In your reply, write out each entry exactly as given.

### Excerpted data ###

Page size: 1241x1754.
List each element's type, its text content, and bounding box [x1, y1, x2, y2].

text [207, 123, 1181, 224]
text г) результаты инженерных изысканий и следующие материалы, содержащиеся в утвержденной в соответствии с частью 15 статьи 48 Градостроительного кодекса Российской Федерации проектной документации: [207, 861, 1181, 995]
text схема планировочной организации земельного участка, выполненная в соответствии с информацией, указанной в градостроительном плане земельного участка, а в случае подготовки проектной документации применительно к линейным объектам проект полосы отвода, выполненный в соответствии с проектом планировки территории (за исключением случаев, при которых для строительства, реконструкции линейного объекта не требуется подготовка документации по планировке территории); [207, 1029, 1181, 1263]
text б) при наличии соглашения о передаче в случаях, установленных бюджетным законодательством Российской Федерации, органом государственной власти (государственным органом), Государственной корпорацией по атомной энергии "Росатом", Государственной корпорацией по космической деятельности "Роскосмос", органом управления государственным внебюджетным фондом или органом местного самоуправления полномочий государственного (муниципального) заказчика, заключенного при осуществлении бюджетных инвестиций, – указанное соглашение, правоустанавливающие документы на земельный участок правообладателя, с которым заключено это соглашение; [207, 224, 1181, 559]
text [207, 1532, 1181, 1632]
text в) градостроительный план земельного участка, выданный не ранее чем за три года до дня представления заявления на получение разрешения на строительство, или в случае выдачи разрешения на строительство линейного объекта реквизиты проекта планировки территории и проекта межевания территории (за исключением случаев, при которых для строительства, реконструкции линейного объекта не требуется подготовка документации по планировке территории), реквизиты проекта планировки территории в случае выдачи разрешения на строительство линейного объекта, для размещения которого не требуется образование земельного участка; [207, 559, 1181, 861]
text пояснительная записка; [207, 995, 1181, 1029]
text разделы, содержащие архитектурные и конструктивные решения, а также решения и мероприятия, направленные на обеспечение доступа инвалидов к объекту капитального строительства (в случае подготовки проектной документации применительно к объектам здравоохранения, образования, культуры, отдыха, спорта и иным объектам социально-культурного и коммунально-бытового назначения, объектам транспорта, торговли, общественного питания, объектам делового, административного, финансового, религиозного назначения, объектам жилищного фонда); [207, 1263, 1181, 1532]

###

■ **Output below**
Page size: 1241x1754.
List each element's type, its text content, and bounding box [x1, y1, x2, y2].

text [207, 123, 1181, 224]
text г) результаты инженерных изысканий и следующие материалы, содержащиеся в утвержденной в соответствии с частью 15 статьи 48 Градостроительного кодекса Российской Федерации проектной документации: [207, 861, 1181, 995]
text схема планировочной организации земельного участка, выполненная в соответствии с информацией, указанной в градостроительном плане земельного участка, а в случае подготовки проектной документации применительно к линейным объектам проект полосы отвода, выполненный в соответствии с проектом планировки территории (за исключением случаев, при которых для строительства, реконструкции линейного объекта не требуется подготовка документации по планировке территории); [207, 1029, 1181, 1263]
text б) при наличии соглашения о передаче в случаях, установленных бюджетным законодательством Российской Федерации, органом государственной власти (государственным органом), Государственной корпорацией по атомной энергии "Росатом", Государственной корпорацией по космической деятельности "Роскосмос", органом управления государственным внебюджетным фондом или органом местного самоуправления полномочий государственного (муниципального) заказчика, заключенного при осуществлении бюджетных инвестиций, – указанное соглашение, правоустанавливающие документы на земельный участок правообладателя, с которым заключено это соглашение; [207, 224, 1181, 559]
text [207, 1532, 1181, 1632]
text в) градостроительный план земельного участка, выданный не ранее чем за три года до дня представления заявления на получение разрешения на строительство, или в случае выдачи разрешения на строительство линейного объекта реквизиты проекта планировки территории и проекта межевания территории (за исключением случаев, при которых для строительства, реконструкции линейного объекта не требуется подготовка документации по планировке территории), реквизиты проекта планировки территории в случае выдачи разрешения на строительство линейного объекта, для размещения которого не требуется образование земельного участка; [207, 559, 1181, 861]
text пояснительная записка; [207, 995, 1181, 1029]
text разделы, содержащие архитектурные и конструктивные решения, а также решения и мероприятия, направленные на обеспечение доступа инвалидов к объекту капитального строительства (в случае подготовки проектной документации применительно к объектам здравоохранения, образования, культуры, отдыха, спорта и иным объектам социально-культурного и коммунально-бытового назначения, объектам транспорта, торговли, общественного питания, объектам делового, административного, финансового, религиозного назначения, объектам жилищного фонда); [207, 1263, 1181, 1532]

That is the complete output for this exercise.